[WRITTEN PROBLEM] Please revise the lines from the first one through the line containing "5: (669, 203)", replacing "images" with "frames" and leaving everything else unchanged.

═══ INFORMATION PROVIDED ═══

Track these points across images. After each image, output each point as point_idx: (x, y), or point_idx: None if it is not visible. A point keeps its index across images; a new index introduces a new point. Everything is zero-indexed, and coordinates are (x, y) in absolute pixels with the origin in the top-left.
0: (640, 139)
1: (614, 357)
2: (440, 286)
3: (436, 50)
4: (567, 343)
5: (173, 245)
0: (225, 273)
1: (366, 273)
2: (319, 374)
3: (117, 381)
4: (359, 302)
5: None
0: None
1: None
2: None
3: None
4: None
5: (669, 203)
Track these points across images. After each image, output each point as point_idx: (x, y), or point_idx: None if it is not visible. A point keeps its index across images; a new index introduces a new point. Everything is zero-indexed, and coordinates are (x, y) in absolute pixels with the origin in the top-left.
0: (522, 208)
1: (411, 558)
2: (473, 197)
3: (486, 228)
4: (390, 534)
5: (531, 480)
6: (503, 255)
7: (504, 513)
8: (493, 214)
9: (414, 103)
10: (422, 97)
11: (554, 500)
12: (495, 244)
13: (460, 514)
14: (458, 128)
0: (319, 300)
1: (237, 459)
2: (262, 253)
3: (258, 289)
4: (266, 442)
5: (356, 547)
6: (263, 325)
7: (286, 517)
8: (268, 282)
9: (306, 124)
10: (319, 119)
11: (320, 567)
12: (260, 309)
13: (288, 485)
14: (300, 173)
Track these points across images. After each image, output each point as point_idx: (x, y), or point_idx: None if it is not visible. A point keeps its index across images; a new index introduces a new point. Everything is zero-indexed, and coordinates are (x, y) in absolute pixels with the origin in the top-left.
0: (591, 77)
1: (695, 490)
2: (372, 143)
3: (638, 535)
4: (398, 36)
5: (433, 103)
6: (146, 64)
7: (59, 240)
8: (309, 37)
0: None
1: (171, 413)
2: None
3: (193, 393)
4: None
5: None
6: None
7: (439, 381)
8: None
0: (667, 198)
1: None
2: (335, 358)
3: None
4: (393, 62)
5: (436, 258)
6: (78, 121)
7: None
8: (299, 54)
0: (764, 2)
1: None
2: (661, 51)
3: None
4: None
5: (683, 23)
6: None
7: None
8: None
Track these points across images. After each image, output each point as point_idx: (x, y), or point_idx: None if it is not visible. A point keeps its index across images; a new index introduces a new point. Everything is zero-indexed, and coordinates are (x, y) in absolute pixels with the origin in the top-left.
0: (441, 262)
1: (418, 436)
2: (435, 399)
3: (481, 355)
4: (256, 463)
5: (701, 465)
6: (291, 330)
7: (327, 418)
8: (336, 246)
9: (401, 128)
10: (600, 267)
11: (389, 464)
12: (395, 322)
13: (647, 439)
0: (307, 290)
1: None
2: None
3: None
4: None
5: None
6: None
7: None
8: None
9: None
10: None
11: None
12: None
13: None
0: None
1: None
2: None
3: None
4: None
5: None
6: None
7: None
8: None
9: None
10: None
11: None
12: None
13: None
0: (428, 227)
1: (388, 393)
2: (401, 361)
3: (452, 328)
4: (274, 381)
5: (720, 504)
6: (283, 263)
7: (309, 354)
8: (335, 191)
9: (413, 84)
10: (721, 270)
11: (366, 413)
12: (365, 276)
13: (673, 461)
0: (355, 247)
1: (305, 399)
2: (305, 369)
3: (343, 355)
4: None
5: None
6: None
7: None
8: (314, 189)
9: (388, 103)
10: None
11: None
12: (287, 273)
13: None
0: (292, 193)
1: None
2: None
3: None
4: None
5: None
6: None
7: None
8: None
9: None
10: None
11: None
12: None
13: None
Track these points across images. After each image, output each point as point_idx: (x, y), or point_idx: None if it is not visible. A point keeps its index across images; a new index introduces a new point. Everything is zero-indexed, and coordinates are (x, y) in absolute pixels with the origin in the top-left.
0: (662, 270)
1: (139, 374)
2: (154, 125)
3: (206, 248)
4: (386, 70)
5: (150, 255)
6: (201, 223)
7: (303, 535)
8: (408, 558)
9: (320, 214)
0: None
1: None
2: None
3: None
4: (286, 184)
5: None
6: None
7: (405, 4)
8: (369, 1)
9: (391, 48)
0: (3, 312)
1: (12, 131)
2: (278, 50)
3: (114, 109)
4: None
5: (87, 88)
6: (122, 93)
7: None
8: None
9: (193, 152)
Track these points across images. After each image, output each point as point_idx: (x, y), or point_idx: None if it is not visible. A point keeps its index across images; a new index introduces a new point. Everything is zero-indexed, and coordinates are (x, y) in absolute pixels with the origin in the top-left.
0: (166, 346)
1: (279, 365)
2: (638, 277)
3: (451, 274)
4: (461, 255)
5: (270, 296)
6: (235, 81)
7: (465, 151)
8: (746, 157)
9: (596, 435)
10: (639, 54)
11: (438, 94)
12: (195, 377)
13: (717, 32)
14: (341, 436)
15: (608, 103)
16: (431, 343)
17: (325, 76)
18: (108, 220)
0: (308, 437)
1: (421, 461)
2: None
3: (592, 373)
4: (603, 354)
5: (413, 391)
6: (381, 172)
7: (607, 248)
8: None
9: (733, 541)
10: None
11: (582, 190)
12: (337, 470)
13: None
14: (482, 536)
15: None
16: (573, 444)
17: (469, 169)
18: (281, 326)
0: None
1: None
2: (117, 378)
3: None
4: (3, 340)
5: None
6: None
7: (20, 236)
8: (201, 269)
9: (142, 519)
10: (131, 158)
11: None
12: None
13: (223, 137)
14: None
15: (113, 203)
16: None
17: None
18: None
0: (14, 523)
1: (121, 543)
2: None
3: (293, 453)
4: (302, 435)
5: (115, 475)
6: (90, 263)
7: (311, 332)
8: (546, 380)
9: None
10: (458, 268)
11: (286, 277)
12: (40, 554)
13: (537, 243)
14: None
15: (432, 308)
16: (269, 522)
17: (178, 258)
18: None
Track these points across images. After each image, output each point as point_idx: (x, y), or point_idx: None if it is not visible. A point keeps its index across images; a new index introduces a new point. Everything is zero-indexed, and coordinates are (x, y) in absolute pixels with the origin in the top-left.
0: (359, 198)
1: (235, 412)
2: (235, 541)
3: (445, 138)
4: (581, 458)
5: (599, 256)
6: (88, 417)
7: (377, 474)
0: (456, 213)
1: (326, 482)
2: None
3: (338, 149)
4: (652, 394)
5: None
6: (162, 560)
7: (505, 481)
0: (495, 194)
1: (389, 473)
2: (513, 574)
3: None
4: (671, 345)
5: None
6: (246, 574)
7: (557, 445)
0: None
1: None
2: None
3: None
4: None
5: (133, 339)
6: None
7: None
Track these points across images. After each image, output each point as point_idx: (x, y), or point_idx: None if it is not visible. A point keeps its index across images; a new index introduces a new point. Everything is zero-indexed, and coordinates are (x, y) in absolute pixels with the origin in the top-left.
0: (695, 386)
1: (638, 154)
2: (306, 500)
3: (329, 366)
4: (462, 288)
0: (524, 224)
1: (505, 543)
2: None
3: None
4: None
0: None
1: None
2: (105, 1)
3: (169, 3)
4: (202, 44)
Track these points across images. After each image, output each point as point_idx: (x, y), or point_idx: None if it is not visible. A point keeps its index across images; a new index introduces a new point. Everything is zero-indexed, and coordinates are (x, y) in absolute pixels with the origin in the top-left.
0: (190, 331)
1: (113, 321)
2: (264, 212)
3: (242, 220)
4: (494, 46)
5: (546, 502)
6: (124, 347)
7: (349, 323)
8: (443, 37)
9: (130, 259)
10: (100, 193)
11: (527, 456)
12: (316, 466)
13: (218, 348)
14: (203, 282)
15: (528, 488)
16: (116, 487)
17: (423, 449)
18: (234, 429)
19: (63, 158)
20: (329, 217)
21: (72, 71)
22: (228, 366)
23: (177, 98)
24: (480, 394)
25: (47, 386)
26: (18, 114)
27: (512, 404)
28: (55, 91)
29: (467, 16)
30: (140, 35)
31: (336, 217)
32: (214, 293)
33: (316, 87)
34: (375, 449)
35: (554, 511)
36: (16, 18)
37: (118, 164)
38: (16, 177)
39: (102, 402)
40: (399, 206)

═══

[WRITTEN SOLUTION]
Track these points across frames. After each image, output each point as point_idx: (x, y), or point_idx: None if it is not visible. A point keeps its index across frames; a new index introduces a new point. Everything is zero-indexed, and coordinates are (x, y) in absolute pixels with the origin in the top-left.
0: (640, 139)
1: (614, 357)
2: (440, 286)
3: (436, 50)
4: (567, 343)
5: (173, 245)
0: (225, 273)
1: (366, 273)
2: (319, 374)
3: (117, 381)
4: (359, 302)
5: None
0: None
1: None
2: None
3: None
4: None
5: (669, 203)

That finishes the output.